Technical Approach: The main idea is that a person visible in two FOVs is uniquely located in the FOV of one camera given their height and location in the other FOV. We developed a height-dependent mathematical relationship between these locations
using the unified spherical model for omnidirectional cameras. We also proposed a new fisheye-camera calibration method and a novel automated approach to calibration data collection. Finally, we proposed four re-identification algorithms that leverage geometric constraints and demonstrate their re-identification accuracy, which vastly exceeds that of a state-of-the-art appearance-based method, on a fisheye-camera dataset we collected.

Experimental Results: The table below shows the accuracy (measured by the Query Matching Score or QMS – see the paper below for definition) for 4 geometry-based PRID algorithms and a state-of-the-art appearance-based algorithm.

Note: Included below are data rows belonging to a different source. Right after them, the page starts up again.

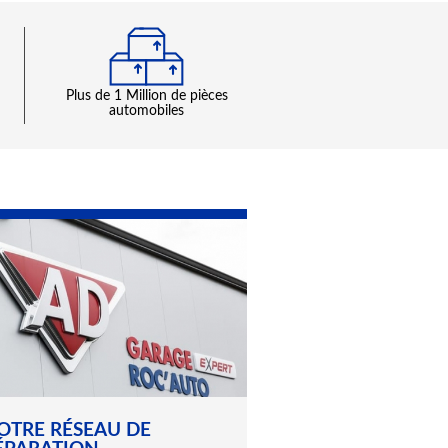
plus de 1 Million de pièces
automobiles
OTRE RÉSEAU DE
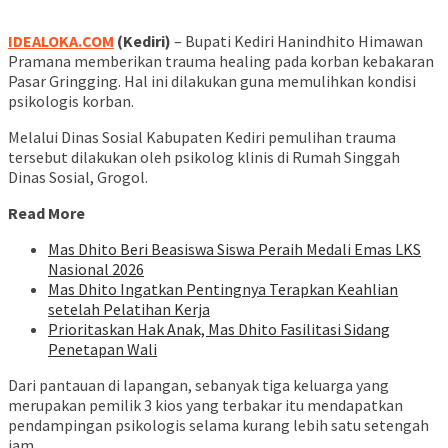
IDEALOKA.COM
(Kediri)
– Bupati Kediri Hanindhito Himawan
Pramana memberikan trauma healing pada korban kebakaran
Pasar Gringging. Hal ini dilakukan guna memulihkan kondisi
psikologis korban.
Melalui Dinas Sosial Kabupaten Kediri pemulihan trauma
tersebut dilakukan oleh psikolog klinis di Rumah Singgah
Dinas Sosial, Grogol.
Read More
Mas Dhito Beri Beasiswa Siswa Peraih Medali Emas LKS
Nasional 2026
Mas Dhito Ingatkan Pentingnya Terapkan Keahlian
setelah Pelatihan Kerja
Prioritaskan Hak Anak, Mas Dhito Fasilitasi Sidang
Penetapan Wali
Dari pantauan di lapangan, sebanyak tiga keluarga yang
merupakan pemilik 3 kios yang terbakar itu mendapatkan
pendampingan psikologis selama kurang lebih satu setengah
jam.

The appearance-based (visual) algorithm uses ResNet-50 and cosine similarity followed by greedy matching. The geometry-based algorithms use 4 different location-based metrics to tell how likely is a match between query and gallery elements:

PPD (point-to-point distance): using an average person’s height (170cm) a query person’s location is predicted in the gallery image; the distances between all predicted query locations and all gallery locations form a distance matrix that is used by the same greedy algorithm as in visual PRID to complete matching.
PSMD (point-to-set minimum distance): using 21 heights (128cm, 132cm, …, 208cm ), 21 locations are predicted in the gallery image for each query location (see the figure below for exampls); the minimum distance between this set of 21 predicted query locations and each gallery location contributes one entry to the distance matrix that is processed by the same greedy algorithm.
PSTD (point-to-set total distance): in this case, like in PSMD, a set of of 21 predicted query locations is constructed but instead of computing the minimum distance between this set and each gallery location, the total distance is computed and contributes one entry to the distance matrix (followed by the same greedy algorithm).
CBD (count-based distance): as in PSMD and PSTD, a set of 21 predicted query locations is constructed but instead of computing distances a form of voting is conducted (see the paper below for details).

Clearly, all geometry-based algorithms significantly outperform the appearance-based (visual) method in this type of PRID. This is not surprising since people dramatically differ in size and viewpoint between different cameras. While the CBD-based algorithm slightly outperforms the other algorithms, it is also most complex computationally. The PPD-based algorithm is least-complex computationally and yet provides a very good performance (larger value is better).

Publications:

J. Bone, M. Cokbas, O. Tezcan, J. Konrad, and P. Ishwar,“Geometry-based person re-identification in fisheye stereo,” in Proc. IEEE Int. Conf. Advanced Video and Signal-Based Surveillance, Nov. 2021.